* **WHAT TO PRODUCE**
Return the lines of the listing below as a JSON list of strings, one string per line, starting at the line that contains "別れた後にやっぱりあの人じゃないと！" and ending at the line that contains "županije, za otoke osigurano", with both of those lines included. Leave out blank lines and the picture lines.

* **LISTED RECORDS**
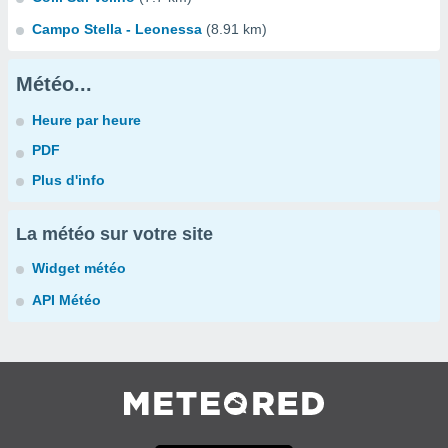
Campo Stella - Leonessa
(8.91 km)
Météo...
Heure par heure
PDF
Plus d'info
La météo sur votre site
Widget météo
API Météo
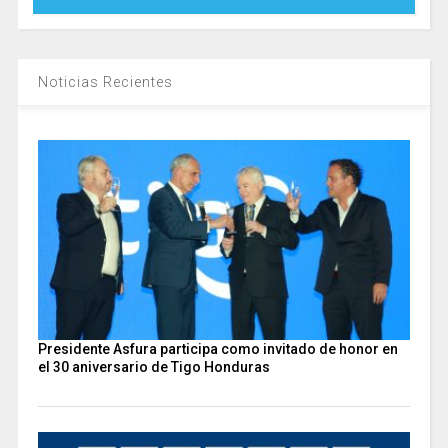
Noticias Recientes
Presidente Asfura participa como invitado de honor en
el 30 aniversario de Tigo Honduras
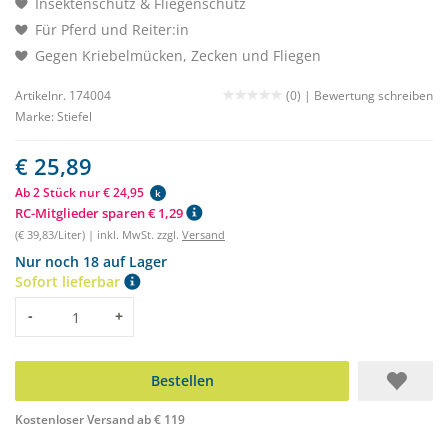
Insektenschutz & Fliegenschutz
Für Pferd und Reiter:in
Gegen Kriebelmücken, Zecken und Fliegen
Artikelnr. 174004
(0) |
Bewertung schreiben
Marke:
Stiefel
€ 25,89
Ab 2 Stück nur € 24,95
k
RC-Mitglieder sparen € 1,29
(€ 39,83/Liter) | inkl. MwSt. zzgl.
Versand
Nur noch 18 auf Lager
Sofort lieferbar
Menge
-
+
Bestellen
Kostenloser Versand ab € 119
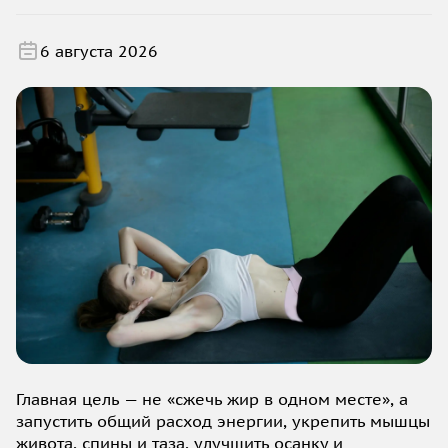
6 августа 2026
Главная цель — не «сжечь жир в одном месте», а
запустить общий расход энергии, укрепить мышцы
живота, спины и таза, улучшить осанку и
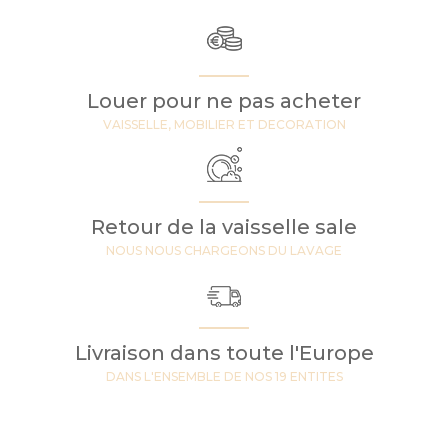
Louer pour ne pas acheter
VAISSELLE, MOBILIER ET DECORATION
Retour de la vaisselle sale
NOUS NOUS CHARGEONS DU LAVAGE
Livraison dans toute l'Europe
DANS L'ENSEMBLE DE NOS 19 ENTITES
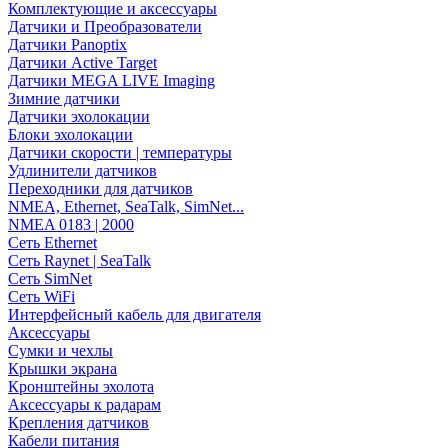
Комплектующие и аксессуары
Датчики и Преобразователи
Датчики Panoptix
Датчики Active Target
Датчики MEGA LIVE Imaging
Зимние датчики
Датчики эхолокации
Блоки эхолокации
Датчики скорости | температуры
Удлинители датчиков
Переходники для датчиков
NMEA, Ethernet, SeaTalk, SimNet...
NMEA 0183 | 2000
Сеть Ethernet
Сеть Raynet | SeaTalk
Сеть SimNet
Сеть WiFi
Интерфейсный кабель для двигателя
Аксессуары
Сумки и чехлы
Крышки экрана
Кронштейны эхолота
Аксессуары к радарам
Крепления датчиков
Кабели питания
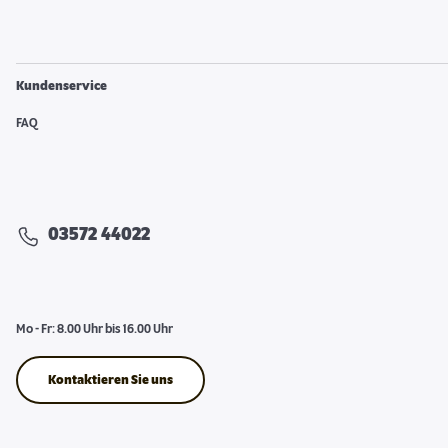
Kundenservice
FAQ
03572 44022
Mo - Fr: 8.00 Uhr bis 16.00 Uhr
Kontaktieren Sie uns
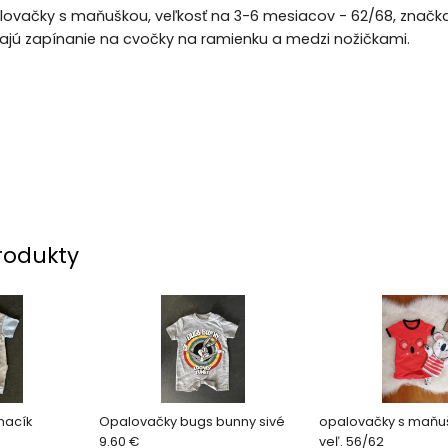
ovačky s maňuškou, veľkosť na 3-6 mesiacov - 62/68, značka 
jú zapínanie na cvočky na ramienku a medzi nožičkami.
rodukty
macík
Opalovačky bugs bunny sivé
opalovačky s maňu
9.60 €
veľ. 56/62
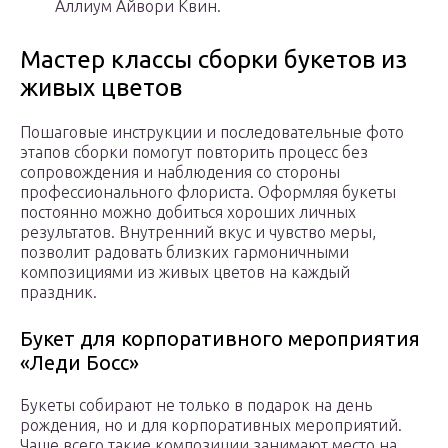
Аллиум Айвори Квин.
Мастер классы сборки букетов из
живых цветов
Пошаговые инструкции и последовательные фото
этапов сборки помогут повторить процесс без
сопровождения и наблюдения со стороны
профессионального флориста. Оформляя букеты
постоянно можно добиться хороших личных
результатов. Внутренний вкус и чувство меры,
позволит радовать близких гармоничными
композициями из живых цветов на каждый
праздник.
Букет для корпоративного мероприятия
«Леди Босс»
Букеты собирают не только в подарок на день
рождения, но и для корпоративных мероприятий.
Чаще всего такие композиции занимают место на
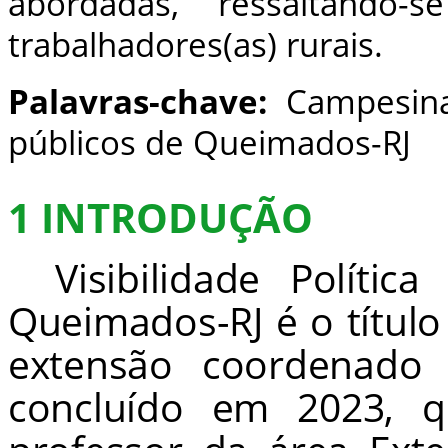
abordadas, ressaltando-s
trabalhadores(as) rurais.
Palavras-chave:
Campesinat
públicos de Queimados-RJ
1 INTRODUÇÃO
Visibilidade Polític
Queimados-RJ é o título
extensão coordenado 
concluído em 2023, 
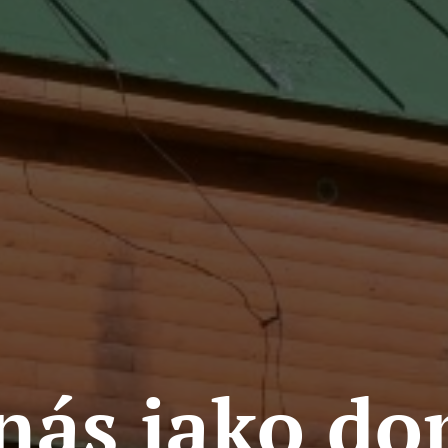
nás jako d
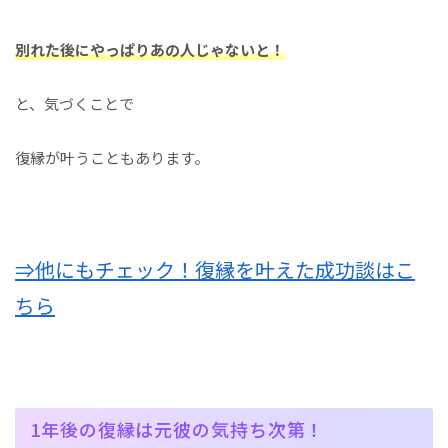
別れた後にやっぱりあの人じゃないと！
と、気づくことで
復縁が叶うこともあります。
⇒他にもチェック！復縁を叶えた成功談はこ
ちら
1年後の復縁は元彼の気持ち次第！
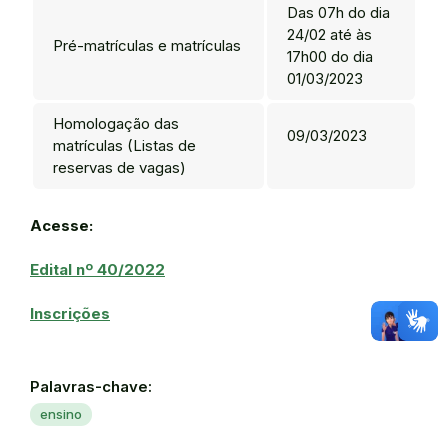
Das 07h do dia
24/02 até às
Pré-matrículas e matrículas
17h00 do dia
01/03/2023
Homologação das
09/03/2023
matrículas (Listas de
reservas de vagas)
Acesse:
Edital nº 40/2022
Inscrições
Palavras-chave:
ensino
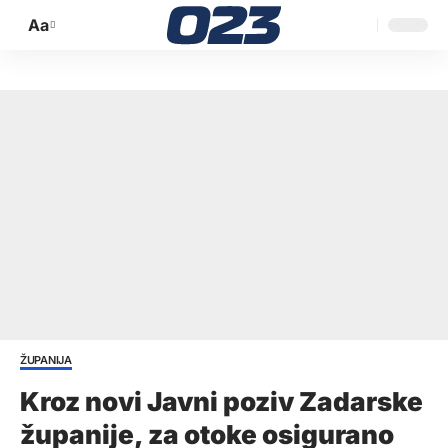
Aa
Promijeni
veličinu
slova
ŽUPANIJA
Kroz novi Javni poziv Zadarske
županije, za otoke osigurano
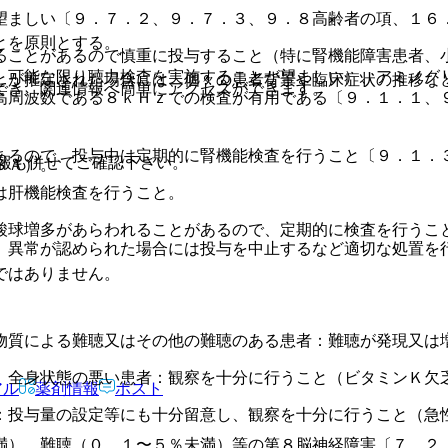
望ましい〔９．７．２、９．７．３、９．８高齢者の項、１６
とを原則とする。
ることがあるので慎重に投与すること（特に腎機能障害患者、
、可能な限り聴力検査を実施することが望ましい）、アミノグ
とが推定された場合には、個々の患者背景や臨床症状の推移な
でき、関連情報へ簡単にアクセスができます。
高周波数である８ｋＨｚでの検査が有用である〔９．１．１、
あるので、投与中は定期的に腎機能検査を行うこと〔９．１．
報も併せてご確認下さい。
ＳＡ）。
は肝機能検査を行うこと。
酸球増多があらわれることがあるので、定期的に検査を行うこ
、異常が認められた場合には投与を中止するなど適切な処置を
ではありません。
物質による難聴又はその他の難聴のある患者：難聴が発現又は
。
、全身状態の悪い患者：観察を十分に行うこと（ビタミンＫ欠
アル
薬剤情報
ポスト
：投与量の設定等にも十分留意し、観察を十分に行うこと（急
満）、難聴（０．１〜５％未満）等の第８脳神経障害〔７．２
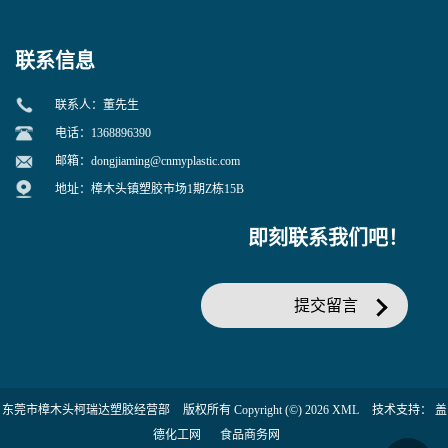
联系信息
联系人：董先生
电话：1368896390
邮箱：
dongjiaming@cnmyplastic.com
地址：樟木头镇塑胶市场1期Z栋15B
即刻联系我们吧！
提交留言
东莞市樟木头柯瑞达塑胶经营部
版权所有 Copyright (©) 2026
XML
技术支持：
盖
德化工网
食品商务网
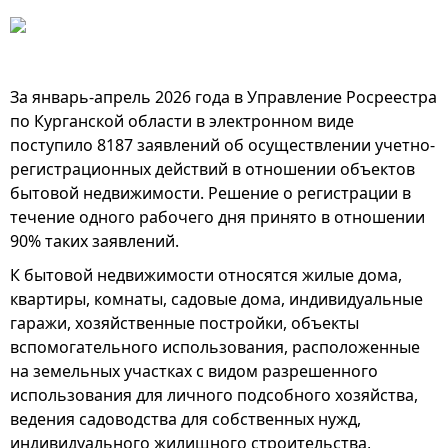
За январь-апрель 2026 года в Управление Росреестра
по Курганской области в электронном виде
поступило 8187 заявлений об осуществлении учетно-
регистрационных действий в отношении объектов
бытовой недвижимости. Решение о регистрации в
течение одного рабочего дня принято в отношении
90% таких заявлений.
К бытовой недвижимости относятся жилые дома,
квартиры, комнаты, садовые дома, индивидуальные
гаражи, хозяйственные постройки, объекты
вспомогательного использования, расположенные
на земельных участках с видом разрешенного
использования для личного подсобного хозяйства,
ведения садоводства для собственных нужд,
индивидуального жилищного строительства,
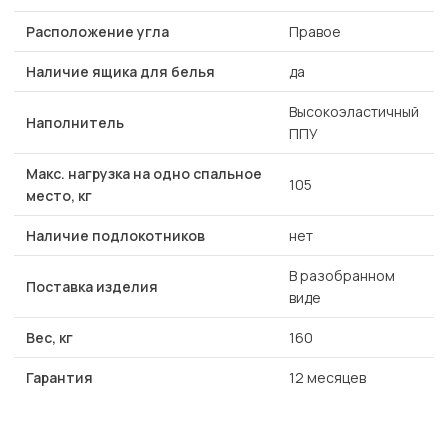
Расположение угла
Правое
Наличие ящика для белья
да
Высокоэластичный
Наполнитель
ППУ
Макс. нагрузка на одно спальное
105
место, кг
Наличие подлокотников
нет
В разобранном
Поставка изделия
виде
Вес, кг
160
Гарантия
12 месяцев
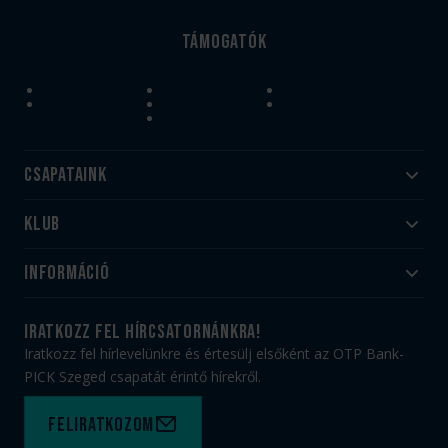
Támogatók
Csapataink
Klub
Felnőtt
Akadémia
Utánpótlás
Információ
#HandballFamily
#kékek szívügyünk
Klubtörténet
Jegy- és bérletvásárlás
iratkozz fel hírcsatornánkra!
Munkatársaink
Webshop
Iratkozz fel hírlevelünkre és értesülj elsőként az OTP Bank-
PICK Aréna
Impresszum
PICK Szeged csapatát érintő hírekről.
Sajtóakkreditáció
TAO
Büszkeségeink
Adatvédelem
Feliratkozom
Felhasználási feltételek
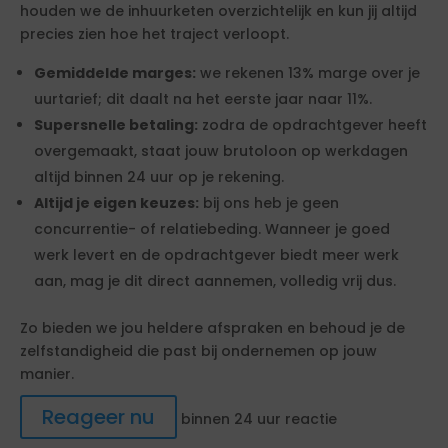
houden we de inhuurketen overzichtelijk en kun jij altijd
precies zien hoe het traject verloopt.
Gemiddelde marges:
we rekenen 13% marge over je
uurtarief; dit daalt na het eerste jaar naar 11%.
Supersnelle betaling:
zodra de opdrachtgever heeft
overgemaakt, staat jouw brutoloon op werkdagen
altijd binnen 24 uur op je rekening.
Altijd je eigen keuzes:
bij ons heb je geen
concurrentie- of relatiebeding. Wanneer je goed
werk levert en de opdrachtgever biedt meer werk
aan, mag je dit direct aannemen, volledig vrij dus.
Zo bieden we jou heldere afspraken en behoud je de
zelfstandigheid die past bij ondernemen op jouw
manier.
Reageer nu
binnen 24 uur reactie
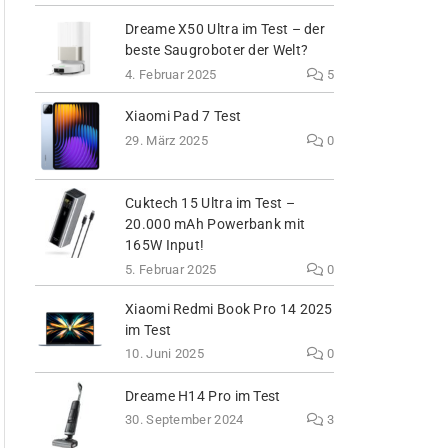
Dreame X50 Ultra im Test – der
beste Saugroboter der Welt?
4. Februar 2025
5
Xiaomi Pad 7 Test
29. März 2025
0
Cuktech 15 Ultra im Test –
20.000 mAh Powerbank mit
165W Input!
5. Februar 2025
0
Xiaomi Redmi Book Pro 14 2025
im Test
10. Juni 2025
0
Dreame H14 Pro im Test
30. September 2024
3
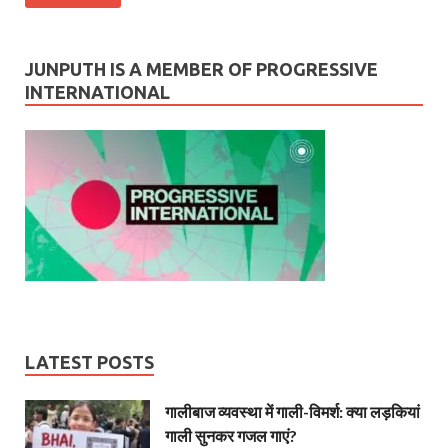
JUNPUTH IS A MEMBER OF PROGRESSIVE
INTERNATIONAL
LATEST POSTS
गालीबाज व्‍यवस्‍था में गाली-विमर्श: क्या लड़कियां
गाली सुनकर गजल गाएं?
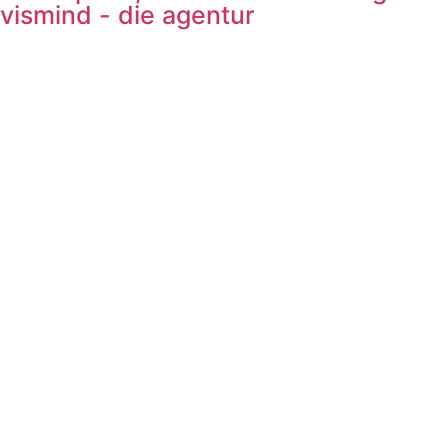
vismind - die agentur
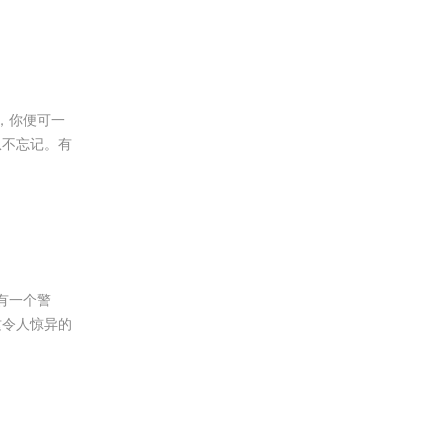
月，你便可一
从不忘记。有
—有一个警
这令人惊异的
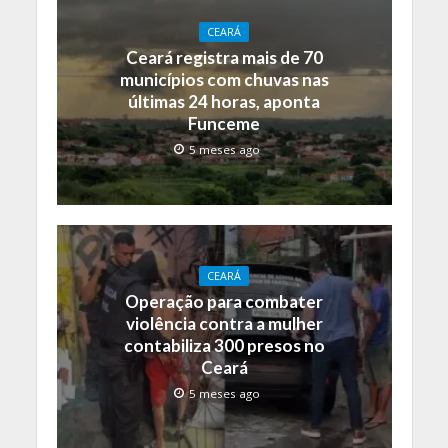
CEARÁ
Ceará registra mais de 70
municípios com chuvas nas
últimas 24 horas, aponta
Funceme
5 meses ago
CEARÁ
Operação para combater
violência contra a mulher
contabiliza 300 presos no
Ceará
5 meses ago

* **RESPONSE TO THIS TASK**
[
  "別れた後にやっぱりあの人じゃないと！",
  "と、気づくことで",
  "復縁が叶うこともあります。",
  "⇒他にもチェック！復縁を叶えた成功談はこ",
  "ちら",
  "1年後の復縁は元彼の気持ち次第！",
  "Das 07h do dia",
  "24/02 até às",
  "Pré-matrículas e matrículas",
  "17h00 do dia",
  "01/03/2023",
  "Homologação das",
  "09/03/2023",
  "matrículas (Listas de",
  "reservas de vagas)",
  "Acesse:",
  "Edital nº 40/2022",
  "Inscrições",
  "Palavras-chave:",
  "ensino",
  "Aa",
  "Promijeni",
  "veličinu",
  "slova",
  "ŽUPANIJA",
  "Kroz novi Javni poziv Zadarske",
  "županije, za otoke osigurano"
]